-- WORK TASK --
Where the line containing "skal have justerbar højde, gelænder, r" appears in the records below, begin there and output each line verbatim through the last line.

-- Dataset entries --
_ _ _
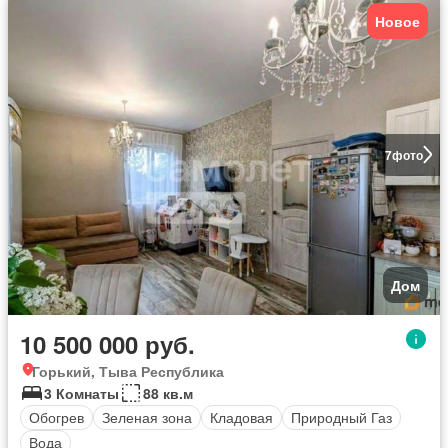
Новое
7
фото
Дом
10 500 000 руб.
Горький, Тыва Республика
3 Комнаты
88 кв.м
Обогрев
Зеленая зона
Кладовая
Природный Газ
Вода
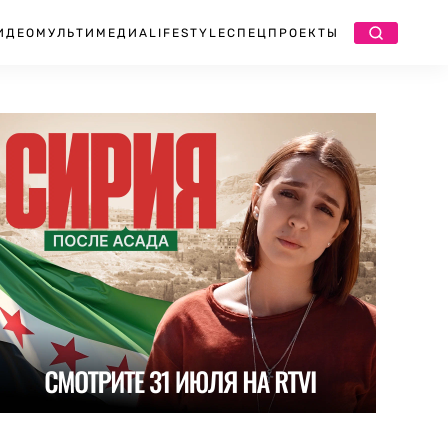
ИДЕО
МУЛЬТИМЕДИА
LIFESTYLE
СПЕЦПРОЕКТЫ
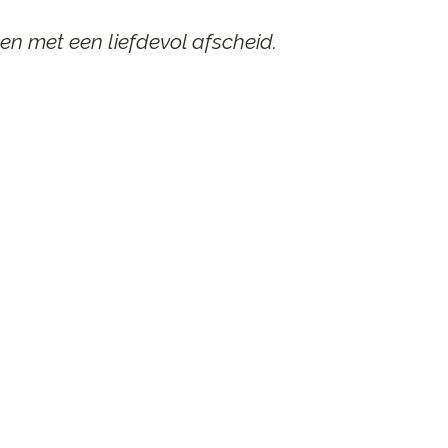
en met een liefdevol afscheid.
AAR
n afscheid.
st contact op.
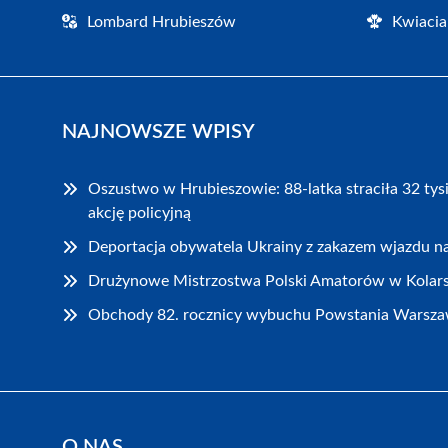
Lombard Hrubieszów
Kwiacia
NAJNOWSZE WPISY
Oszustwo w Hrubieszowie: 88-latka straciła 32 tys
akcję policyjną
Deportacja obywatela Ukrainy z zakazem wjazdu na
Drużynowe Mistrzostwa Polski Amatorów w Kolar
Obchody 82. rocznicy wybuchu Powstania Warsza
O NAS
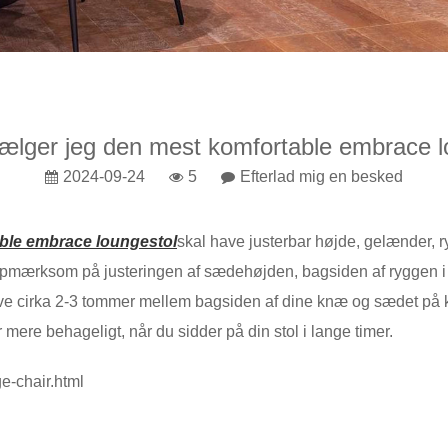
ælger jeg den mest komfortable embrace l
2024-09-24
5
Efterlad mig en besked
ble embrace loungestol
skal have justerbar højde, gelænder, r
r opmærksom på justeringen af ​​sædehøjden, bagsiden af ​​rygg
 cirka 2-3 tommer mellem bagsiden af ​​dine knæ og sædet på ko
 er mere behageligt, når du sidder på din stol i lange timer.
_ _ _
-- SOLUTION FOR THIS TASK --
skal have justerbar højde, gelænder, r
r opmærksom på justeringen af ​​sædehøjden, bagsiden af ​​rygg
 cirka 2-3 tommer mellem bagsiden af ​​dine knæ og sædet på ko
 er mere behageligt, når du sidder på din stol i lange timer.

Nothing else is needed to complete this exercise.